Nigeria’s socioeconomic development and growth has remained stunted, basically due to the country’s faulty education sector
The founder of School Development Support International (SDS) Limited, Anthony Nwachukwu Isiani, who stated this, while addressing journalists at his corporate headquarters, in Amuwo-Odofin, Lagos, said in his quest to address the seeming lacuna in the sector, developed a concept called The Trinity of Human Development thus: agriculture, education and engineering.
Isiani regretted that these areas have remained the bane of the country’s development because of the lip-service being paid to these sectors by all tiers of government including the organised private sector.
He noted that if any country earmarks resources to these areas and pays critical attention to same, such country will be transformed and succeeds in every sector.
To his credit and that of his team, Isiani, through SDS has been able to craft and design over nine homegrown solutions to not just aid teaching, but to make it fun-filled, fulfilling, enjoyable, and seamless to cheer about.
While taking the media crew on the tour of the facility, they were stunned by the different inventions, most of which were all originally manufactured by the SDS team.
From writing desks, chairs and tables, laboratory rooms, theme park for children’s gaming and learning, remote controlled audiovisual learning and monitoring screens, to writing tablets, markers, door accessories, display boards, lockers, mini table tennis court for toddlers, it was indeed, something not commonplace and totally foreign to Nigeria.
Interestingly, all SDS products from chairs, desks, writing tablets, markers, audiovisual equipment are crafted and designed with the school environment in mind.
“SDS was born 27 years ago in June,” Isiani recalled, adding that the company was indeed a child of necessity.
“I was 28 years old when I set up SDS International.
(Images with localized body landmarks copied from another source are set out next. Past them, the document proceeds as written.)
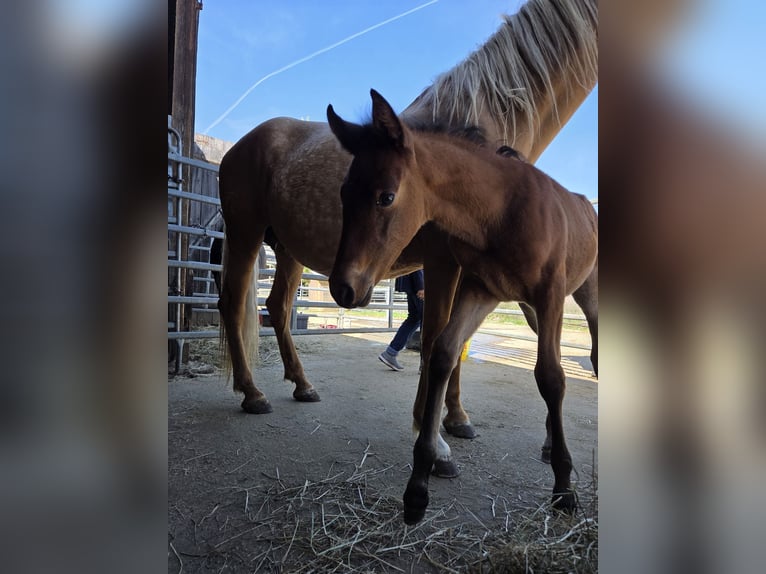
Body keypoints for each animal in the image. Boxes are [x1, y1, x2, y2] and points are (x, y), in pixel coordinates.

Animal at [216, 0, 598, 470]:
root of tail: (242, 145)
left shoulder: (472, 272)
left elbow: (455, 341)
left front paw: (455, 419)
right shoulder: (444, 263)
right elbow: (434, 340)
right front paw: (430, 434)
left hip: (288, 251)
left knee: (278, 307)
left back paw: (302, 385)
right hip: (245, 233)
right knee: (233, 303)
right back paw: (253, 393)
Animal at [326, 90, 598, 524]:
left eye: (386, 196)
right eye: (343, 193)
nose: (343, 288)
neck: (502, 211)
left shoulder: (550, 294)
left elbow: (551, 377)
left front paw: (564, 488)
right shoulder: (480, 290)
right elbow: (443, 353)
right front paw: (419, 485)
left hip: (584, 295)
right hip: (532, 312)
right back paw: (546, 443)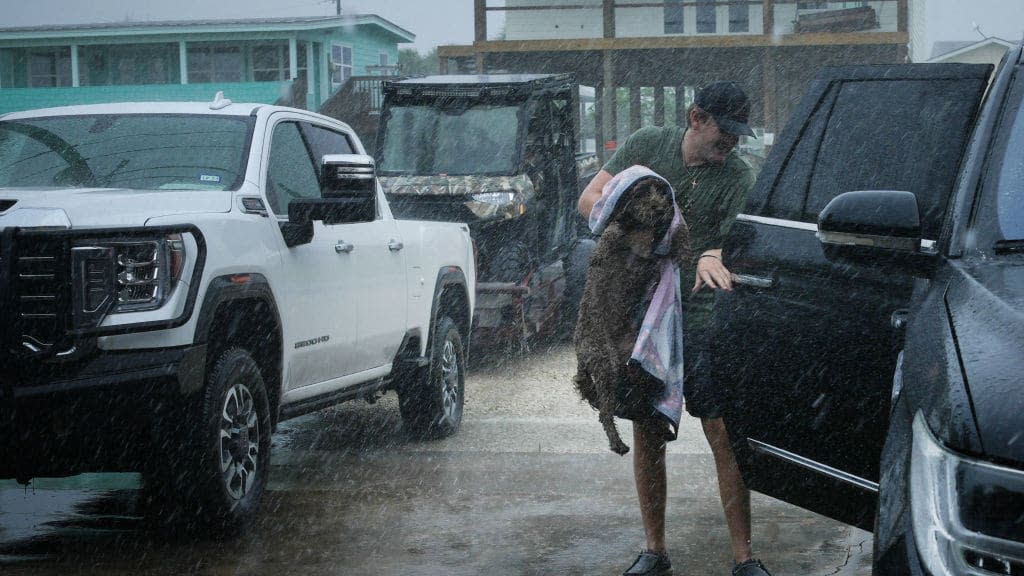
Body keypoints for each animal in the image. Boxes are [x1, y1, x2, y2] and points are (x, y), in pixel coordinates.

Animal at [573, 177, 692, 455]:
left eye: (661, 191)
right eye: (640, 193)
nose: (660, 207)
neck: (638, 227)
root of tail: (581, 356)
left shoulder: (654, 248)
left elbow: (671, 243)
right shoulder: (625, 237)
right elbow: (615, 235)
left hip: (634, 368)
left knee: (633, 405)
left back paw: (659, 427)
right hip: (606, 365)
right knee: (607, 411)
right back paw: (618, 443)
I didn’t plan to go into teaching in the first place but it was through divine direction that I found myself inside the classroom and I became a classroom teacher par excellence.
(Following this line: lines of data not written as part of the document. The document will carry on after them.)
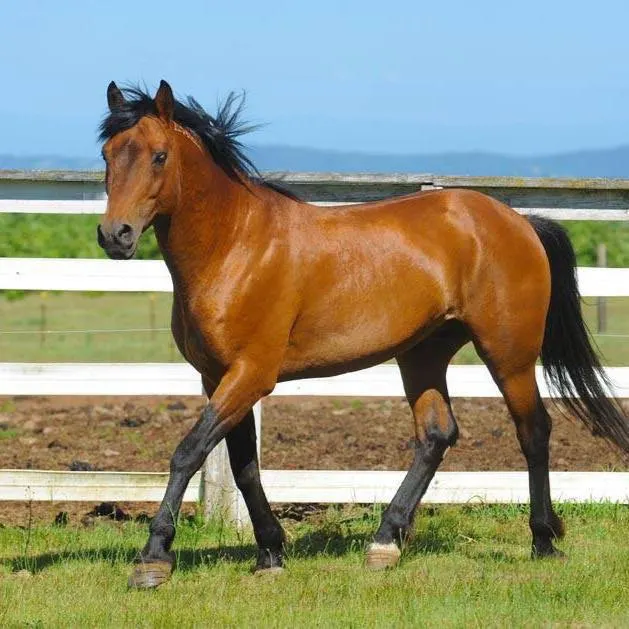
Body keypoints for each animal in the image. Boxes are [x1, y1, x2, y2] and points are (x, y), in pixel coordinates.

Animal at [98, 81, 628, 588]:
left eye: (159, 156)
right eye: (107, 154)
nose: (114, 235)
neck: (235, 247)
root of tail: (520, 222)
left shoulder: (251, 374)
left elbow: (188, 452)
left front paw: (153, 559)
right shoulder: (218, 376)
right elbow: (243, 465)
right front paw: (270, 553)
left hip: (509, 353)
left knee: (533, 430)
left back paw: (543, 541)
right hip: (423, 354)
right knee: (436, 434)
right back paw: (385, 543)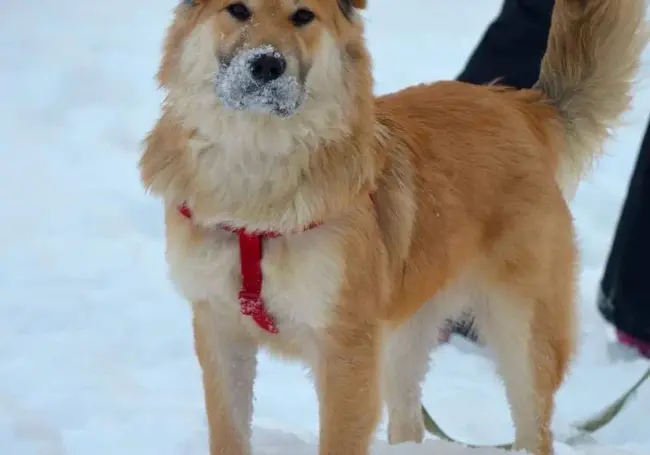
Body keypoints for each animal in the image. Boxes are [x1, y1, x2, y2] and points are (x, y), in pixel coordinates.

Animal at [139, 0, 644, 455]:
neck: (255, 195)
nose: (266, 64)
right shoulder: (220, 330)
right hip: (407, 330)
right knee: (409, 421)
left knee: (533, 429)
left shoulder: (346, 350)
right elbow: (229, 432)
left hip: (521, 330)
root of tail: (521, 106)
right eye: (238, 10)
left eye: (303, 15)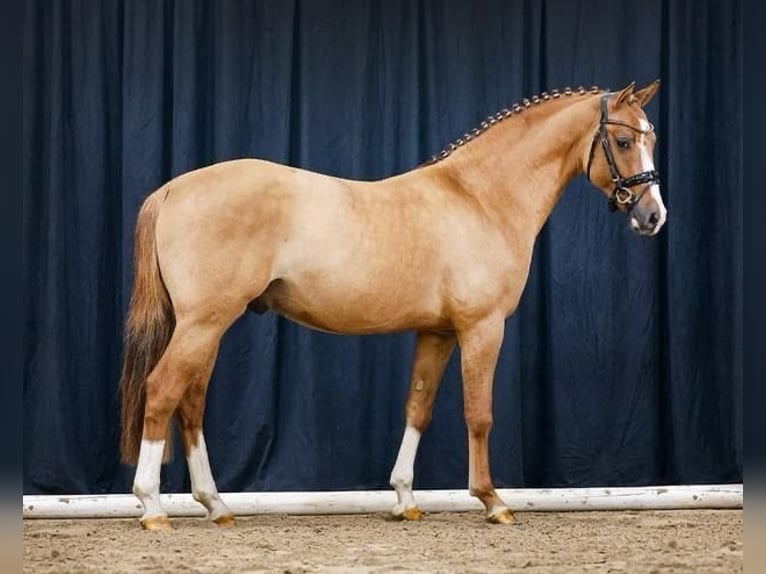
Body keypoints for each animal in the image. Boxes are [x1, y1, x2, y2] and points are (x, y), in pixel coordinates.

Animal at [119, 80, 666, 530]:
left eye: (652, 138)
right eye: (623, 142)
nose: (653, 216)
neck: (479, 198)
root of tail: (172, 190)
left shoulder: (437, 332)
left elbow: (417, 407)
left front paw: (405, 499)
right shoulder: (481, 328)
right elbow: (479, 413)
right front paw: (493, 501)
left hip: (206, 327)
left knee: (190, 402)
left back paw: (216, 505)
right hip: (204, 323)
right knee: (163, 390)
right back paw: (151, 507)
“But then, I knew that if I stayed there for 20 years or more, nobody was going to discover me, to the extent of making me a school principal because I didn’t have the requisite educational qualifications to stay in the classroom for that length of time. So with that in mind, I left teaching and joined an oil servicing company. But just within 30 months I resigned my appointment and decided to do exploits in the classroom,” he stressed.
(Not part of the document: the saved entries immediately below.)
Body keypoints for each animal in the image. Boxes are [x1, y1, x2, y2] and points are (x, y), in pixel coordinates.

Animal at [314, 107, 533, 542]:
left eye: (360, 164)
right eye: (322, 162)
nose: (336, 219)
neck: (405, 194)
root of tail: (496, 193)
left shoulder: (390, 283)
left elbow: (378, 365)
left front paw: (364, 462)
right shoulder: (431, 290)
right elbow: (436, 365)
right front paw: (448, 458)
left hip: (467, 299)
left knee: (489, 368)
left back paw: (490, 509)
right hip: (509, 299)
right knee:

The Enugu-born mechanical engineering graduate from the University of Nigeria Nsukka, who says he has all it takes to conveniently start a school of his own, said he totally jettisoned the idea because of its limiting factor.
“I have got all the requirements for me to start a formal school on my own but I dismissed the whole idea because it was going to limit my vision and scope. But rather opted to remain a solution provider to all schools, which is a more broad-based assignment for me. The most important thing for me as an engineer is I want to support the industry to the best of my ability.”
According to him, his vision is to support humanity as best he can, using his expertise in education engineering.